Report each line of the data that has "labels" somewhere in it.

— Listed entries —

◆ ◆ ◆

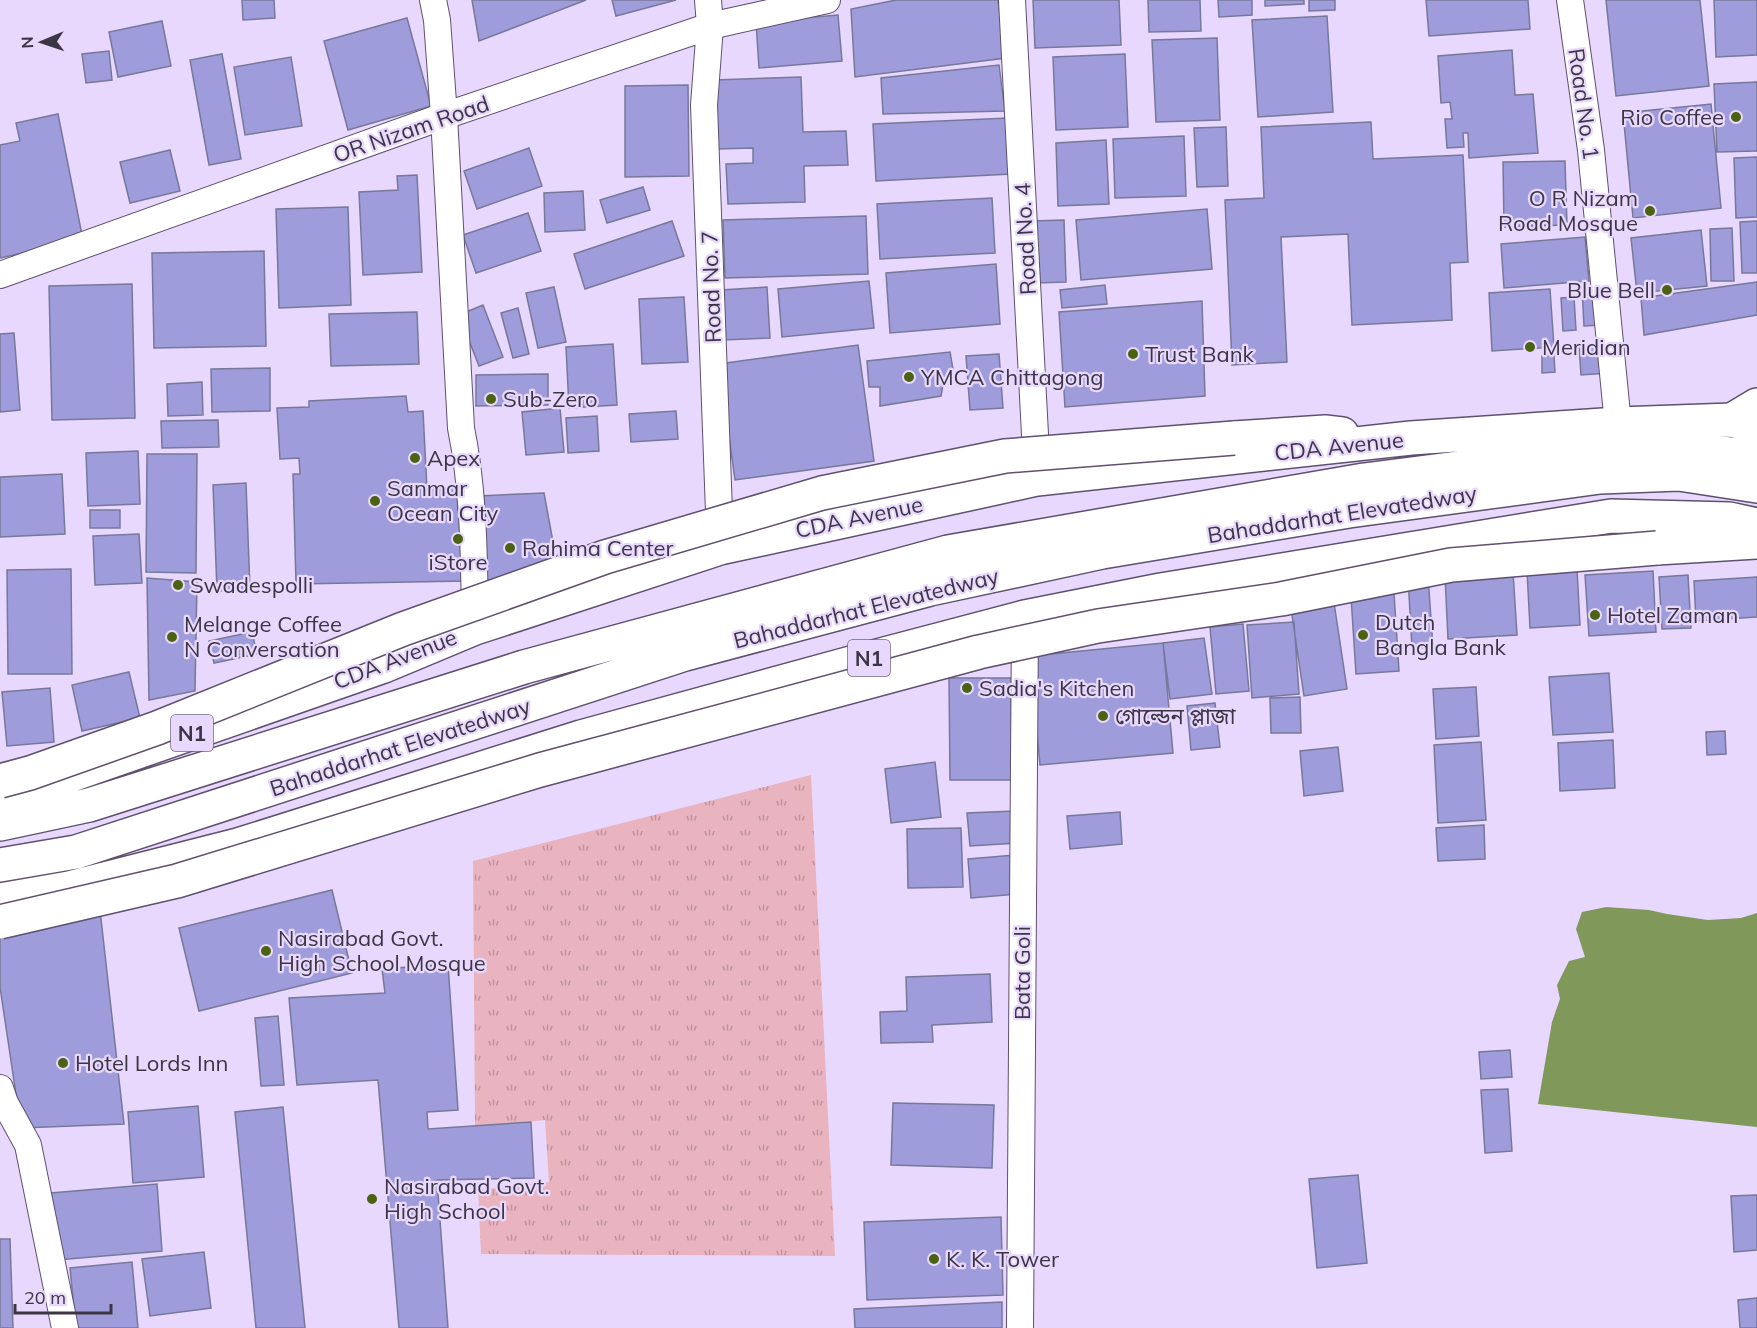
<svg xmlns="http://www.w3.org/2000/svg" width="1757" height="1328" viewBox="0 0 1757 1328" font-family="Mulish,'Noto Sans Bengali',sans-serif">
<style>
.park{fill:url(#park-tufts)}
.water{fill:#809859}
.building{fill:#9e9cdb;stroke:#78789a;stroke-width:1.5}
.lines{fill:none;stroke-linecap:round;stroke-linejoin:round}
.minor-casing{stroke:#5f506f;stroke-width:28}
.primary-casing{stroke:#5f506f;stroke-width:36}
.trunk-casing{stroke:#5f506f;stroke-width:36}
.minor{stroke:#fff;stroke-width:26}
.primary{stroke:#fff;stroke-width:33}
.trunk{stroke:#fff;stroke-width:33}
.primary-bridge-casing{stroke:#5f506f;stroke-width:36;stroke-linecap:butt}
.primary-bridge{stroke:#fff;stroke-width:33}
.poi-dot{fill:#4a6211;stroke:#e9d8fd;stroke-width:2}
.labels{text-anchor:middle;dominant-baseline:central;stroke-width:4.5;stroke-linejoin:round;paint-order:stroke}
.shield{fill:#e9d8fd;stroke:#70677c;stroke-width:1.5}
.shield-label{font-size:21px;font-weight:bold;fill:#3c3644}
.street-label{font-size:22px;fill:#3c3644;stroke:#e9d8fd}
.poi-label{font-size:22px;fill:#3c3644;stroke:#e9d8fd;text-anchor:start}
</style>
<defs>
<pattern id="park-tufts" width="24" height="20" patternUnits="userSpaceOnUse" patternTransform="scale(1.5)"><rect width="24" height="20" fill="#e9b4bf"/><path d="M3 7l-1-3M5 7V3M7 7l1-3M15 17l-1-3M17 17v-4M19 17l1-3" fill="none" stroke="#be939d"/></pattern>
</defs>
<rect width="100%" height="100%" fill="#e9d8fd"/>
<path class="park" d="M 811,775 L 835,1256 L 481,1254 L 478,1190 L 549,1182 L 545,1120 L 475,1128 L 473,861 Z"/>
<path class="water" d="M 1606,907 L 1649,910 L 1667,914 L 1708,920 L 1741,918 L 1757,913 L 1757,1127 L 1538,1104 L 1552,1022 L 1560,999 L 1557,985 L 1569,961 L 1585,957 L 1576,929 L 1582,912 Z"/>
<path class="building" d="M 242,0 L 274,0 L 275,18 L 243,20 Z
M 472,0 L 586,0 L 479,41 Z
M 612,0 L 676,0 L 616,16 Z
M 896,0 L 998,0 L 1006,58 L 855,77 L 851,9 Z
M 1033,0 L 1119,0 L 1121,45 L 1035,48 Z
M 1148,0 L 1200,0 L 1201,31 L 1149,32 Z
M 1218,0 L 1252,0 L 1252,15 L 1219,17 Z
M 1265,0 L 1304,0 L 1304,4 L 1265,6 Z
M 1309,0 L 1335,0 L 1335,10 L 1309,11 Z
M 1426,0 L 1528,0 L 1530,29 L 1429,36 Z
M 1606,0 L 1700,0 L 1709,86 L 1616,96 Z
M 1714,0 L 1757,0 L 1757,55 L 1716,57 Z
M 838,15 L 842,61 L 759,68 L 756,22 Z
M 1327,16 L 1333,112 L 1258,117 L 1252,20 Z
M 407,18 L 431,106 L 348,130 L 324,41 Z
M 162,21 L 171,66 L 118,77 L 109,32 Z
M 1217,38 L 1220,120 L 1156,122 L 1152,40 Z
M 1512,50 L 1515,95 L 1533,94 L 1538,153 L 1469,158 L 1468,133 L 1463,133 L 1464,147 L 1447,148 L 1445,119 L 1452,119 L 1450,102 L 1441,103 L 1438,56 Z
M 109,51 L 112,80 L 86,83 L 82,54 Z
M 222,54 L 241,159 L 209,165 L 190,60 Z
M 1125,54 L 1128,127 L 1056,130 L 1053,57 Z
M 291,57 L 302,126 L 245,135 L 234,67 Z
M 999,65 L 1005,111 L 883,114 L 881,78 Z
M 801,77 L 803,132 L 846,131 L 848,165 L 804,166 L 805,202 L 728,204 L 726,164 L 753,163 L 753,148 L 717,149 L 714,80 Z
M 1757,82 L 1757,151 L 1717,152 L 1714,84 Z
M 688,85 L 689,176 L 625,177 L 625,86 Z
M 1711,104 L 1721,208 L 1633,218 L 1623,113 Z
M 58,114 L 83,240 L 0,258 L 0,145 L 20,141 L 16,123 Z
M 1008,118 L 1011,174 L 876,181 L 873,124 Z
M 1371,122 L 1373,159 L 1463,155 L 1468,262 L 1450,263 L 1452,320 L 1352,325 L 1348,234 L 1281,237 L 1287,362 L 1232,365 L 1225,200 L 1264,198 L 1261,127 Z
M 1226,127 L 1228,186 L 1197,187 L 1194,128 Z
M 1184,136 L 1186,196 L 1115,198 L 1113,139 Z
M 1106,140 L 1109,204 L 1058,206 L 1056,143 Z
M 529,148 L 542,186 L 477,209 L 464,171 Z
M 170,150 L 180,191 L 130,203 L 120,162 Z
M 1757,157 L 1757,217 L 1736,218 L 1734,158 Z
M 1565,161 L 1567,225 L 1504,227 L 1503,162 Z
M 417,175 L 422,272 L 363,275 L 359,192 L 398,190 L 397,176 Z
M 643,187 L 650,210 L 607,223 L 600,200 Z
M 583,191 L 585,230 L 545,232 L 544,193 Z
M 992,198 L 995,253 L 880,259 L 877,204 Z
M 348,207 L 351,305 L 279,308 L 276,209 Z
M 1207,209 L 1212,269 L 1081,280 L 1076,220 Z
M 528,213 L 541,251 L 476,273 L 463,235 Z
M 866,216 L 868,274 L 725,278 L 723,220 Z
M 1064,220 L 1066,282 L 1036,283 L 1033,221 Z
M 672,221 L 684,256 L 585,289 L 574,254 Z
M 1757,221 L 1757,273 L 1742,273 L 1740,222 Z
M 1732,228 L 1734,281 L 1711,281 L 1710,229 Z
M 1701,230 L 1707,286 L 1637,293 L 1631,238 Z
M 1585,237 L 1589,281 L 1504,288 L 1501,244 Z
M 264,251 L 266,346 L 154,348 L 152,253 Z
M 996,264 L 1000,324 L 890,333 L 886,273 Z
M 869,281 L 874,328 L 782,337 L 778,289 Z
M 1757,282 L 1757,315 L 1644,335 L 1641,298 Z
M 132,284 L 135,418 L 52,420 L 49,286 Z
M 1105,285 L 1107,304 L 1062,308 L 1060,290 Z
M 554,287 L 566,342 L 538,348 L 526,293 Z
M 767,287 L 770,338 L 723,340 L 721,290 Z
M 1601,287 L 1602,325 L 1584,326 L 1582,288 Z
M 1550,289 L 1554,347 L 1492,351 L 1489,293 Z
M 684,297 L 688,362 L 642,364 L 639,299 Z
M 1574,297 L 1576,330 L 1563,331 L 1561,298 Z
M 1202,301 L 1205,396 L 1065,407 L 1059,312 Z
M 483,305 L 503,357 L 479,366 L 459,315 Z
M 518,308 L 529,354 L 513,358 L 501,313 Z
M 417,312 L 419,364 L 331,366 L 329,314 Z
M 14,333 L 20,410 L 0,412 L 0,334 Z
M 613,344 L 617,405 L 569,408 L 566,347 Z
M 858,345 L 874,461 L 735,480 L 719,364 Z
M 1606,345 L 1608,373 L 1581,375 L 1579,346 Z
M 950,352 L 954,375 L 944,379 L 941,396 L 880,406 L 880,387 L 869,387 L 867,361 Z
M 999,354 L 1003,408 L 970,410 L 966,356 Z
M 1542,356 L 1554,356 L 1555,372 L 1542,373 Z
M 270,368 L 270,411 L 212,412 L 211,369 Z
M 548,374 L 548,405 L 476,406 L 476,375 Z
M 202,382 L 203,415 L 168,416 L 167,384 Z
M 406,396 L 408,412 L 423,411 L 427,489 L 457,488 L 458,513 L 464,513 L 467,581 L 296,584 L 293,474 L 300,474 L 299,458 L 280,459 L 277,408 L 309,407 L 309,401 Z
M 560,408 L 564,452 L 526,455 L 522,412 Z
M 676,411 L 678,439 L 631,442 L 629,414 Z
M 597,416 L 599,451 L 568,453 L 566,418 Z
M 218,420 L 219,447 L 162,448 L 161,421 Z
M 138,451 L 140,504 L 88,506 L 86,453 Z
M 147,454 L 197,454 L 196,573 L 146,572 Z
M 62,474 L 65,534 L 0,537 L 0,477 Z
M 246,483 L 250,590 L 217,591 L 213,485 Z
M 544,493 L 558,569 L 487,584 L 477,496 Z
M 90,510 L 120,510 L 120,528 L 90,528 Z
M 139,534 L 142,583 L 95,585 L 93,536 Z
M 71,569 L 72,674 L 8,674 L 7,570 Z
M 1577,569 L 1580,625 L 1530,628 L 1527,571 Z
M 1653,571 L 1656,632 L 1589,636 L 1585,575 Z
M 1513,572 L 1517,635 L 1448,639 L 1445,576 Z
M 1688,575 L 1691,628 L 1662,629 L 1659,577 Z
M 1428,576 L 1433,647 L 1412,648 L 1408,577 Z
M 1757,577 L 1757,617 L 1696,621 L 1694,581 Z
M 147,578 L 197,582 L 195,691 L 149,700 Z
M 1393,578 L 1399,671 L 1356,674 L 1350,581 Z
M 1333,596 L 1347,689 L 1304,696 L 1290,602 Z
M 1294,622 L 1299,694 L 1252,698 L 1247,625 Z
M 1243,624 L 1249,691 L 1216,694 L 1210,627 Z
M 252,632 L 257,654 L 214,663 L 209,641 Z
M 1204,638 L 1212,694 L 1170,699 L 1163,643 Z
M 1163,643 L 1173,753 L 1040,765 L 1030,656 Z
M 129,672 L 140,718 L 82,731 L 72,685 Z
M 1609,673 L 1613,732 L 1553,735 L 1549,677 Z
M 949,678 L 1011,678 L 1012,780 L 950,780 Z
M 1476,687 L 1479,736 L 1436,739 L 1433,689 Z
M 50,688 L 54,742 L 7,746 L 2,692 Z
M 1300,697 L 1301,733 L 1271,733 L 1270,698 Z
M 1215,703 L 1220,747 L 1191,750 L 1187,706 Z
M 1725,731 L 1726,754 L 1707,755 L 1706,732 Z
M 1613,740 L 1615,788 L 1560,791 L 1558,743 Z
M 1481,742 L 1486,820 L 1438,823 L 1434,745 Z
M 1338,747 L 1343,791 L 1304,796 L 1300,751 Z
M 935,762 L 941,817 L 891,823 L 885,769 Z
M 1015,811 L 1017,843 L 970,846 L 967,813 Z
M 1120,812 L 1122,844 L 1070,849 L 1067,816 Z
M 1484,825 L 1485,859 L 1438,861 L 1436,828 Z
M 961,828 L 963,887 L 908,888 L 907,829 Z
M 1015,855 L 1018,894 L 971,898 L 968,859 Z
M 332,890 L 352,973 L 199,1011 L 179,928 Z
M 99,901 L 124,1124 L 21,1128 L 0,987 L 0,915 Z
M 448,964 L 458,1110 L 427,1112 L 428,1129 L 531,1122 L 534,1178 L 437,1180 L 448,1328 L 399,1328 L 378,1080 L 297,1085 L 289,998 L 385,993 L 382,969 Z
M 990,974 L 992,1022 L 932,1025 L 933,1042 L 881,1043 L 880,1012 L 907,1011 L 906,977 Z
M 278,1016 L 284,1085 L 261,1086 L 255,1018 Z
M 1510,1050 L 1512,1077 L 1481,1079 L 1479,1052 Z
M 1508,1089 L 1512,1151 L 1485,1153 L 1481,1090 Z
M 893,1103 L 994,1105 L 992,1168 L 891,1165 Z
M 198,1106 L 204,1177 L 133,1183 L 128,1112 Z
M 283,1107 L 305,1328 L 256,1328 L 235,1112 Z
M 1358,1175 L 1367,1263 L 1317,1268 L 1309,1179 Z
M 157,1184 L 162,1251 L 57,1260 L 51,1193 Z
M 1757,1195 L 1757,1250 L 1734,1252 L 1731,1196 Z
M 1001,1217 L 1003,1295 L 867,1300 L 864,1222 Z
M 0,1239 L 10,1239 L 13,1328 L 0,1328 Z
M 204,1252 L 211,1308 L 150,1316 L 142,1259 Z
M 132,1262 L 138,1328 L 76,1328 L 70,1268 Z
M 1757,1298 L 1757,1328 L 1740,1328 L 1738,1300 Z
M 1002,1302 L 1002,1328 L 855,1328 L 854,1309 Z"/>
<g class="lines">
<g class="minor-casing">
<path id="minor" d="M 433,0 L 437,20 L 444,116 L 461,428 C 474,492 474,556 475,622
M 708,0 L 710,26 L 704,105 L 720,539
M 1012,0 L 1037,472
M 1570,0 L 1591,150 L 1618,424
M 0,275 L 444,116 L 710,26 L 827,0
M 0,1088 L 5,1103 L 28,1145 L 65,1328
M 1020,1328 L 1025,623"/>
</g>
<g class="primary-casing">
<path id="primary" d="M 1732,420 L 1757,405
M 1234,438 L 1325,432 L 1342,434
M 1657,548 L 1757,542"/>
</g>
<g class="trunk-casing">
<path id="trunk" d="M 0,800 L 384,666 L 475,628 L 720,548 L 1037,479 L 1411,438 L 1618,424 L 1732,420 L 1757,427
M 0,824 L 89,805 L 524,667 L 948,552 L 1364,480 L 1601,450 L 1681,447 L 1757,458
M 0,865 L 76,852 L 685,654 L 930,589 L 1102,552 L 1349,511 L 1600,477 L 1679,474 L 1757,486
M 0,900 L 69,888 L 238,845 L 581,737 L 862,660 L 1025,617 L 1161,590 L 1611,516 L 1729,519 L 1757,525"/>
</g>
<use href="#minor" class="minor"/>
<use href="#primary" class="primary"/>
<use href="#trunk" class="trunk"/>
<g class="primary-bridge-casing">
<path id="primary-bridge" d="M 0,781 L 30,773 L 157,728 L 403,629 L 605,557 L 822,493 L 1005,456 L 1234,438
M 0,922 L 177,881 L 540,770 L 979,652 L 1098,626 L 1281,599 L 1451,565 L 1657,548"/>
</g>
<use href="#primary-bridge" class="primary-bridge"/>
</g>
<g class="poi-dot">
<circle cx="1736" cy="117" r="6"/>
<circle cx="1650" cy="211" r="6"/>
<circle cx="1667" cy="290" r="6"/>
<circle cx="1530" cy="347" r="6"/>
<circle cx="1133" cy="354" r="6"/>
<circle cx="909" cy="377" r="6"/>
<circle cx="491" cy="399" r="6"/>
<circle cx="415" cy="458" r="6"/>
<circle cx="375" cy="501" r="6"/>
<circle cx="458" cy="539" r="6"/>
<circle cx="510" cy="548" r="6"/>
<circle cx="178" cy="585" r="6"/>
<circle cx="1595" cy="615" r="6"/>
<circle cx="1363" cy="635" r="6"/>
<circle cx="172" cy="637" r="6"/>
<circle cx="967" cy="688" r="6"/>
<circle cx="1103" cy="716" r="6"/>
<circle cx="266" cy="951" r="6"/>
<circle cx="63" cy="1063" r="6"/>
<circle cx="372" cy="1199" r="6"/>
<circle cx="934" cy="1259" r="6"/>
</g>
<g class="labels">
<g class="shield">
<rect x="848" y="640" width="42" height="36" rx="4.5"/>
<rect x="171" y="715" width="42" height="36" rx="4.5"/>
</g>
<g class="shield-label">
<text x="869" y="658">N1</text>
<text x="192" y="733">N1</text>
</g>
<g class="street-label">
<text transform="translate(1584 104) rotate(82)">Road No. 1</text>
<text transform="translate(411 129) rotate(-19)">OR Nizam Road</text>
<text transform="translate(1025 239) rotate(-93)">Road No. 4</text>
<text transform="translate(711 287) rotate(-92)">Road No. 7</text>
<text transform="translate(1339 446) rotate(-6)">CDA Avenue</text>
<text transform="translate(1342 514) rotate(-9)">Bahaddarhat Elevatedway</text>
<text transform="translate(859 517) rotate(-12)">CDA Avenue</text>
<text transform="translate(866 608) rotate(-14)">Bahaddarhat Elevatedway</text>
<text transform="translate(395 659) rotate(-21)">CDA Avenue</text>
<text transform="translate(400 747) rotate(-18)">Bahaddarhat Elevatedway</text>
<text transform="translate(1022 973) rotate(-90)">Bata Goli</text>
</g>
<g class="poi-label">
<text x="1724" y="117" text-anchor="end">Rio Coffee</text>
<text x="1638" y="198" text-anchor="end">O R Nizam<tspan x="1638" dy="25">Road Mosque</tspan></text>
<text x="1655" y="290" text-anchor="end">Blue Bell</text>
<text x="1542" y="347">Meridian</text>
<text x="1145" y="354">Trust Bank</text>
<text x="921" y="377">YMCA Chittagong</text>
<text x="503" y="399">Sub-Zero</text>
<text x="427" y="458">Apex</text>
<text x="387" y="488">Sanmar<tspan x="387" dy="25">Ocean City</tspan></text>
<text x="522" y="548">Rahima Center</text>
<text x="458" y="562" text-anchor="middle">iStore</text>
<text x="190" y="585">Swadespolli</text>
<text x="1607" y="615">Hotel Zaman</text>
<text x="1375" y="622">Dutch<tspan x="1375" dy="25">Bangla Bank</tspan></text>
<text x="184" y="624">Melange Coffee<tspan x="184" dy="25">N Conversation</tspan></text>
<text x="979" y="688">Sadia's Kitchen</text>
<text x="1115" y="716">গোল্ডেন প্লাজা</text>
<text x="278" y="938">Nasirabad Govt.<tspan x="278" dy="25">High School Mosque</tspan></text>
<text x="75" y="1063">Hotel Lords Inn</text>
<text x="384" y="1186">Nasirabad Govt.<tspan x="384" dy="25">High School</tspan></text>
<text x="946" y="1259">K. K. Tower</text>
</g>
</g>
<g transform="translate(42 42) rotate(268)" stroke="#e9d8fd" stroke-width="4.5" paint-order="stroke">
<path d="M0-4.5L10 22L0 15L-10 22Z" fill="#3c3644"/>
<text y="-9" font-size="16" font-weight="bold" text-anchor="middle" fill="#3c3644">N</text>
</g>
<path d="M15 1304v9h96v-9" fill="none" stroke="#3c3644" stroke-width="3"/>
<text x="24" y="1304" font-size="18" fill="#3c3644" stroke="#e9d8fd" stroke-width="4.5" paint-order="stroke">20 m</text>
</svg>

◆ ◆ ◆

— Response to this exercise —
.labels{text-anchor:middle;dominant-baseline:central;stroke-width:4.5;stroke-linejoin:round;paint-order:stroke}
<g class="labels">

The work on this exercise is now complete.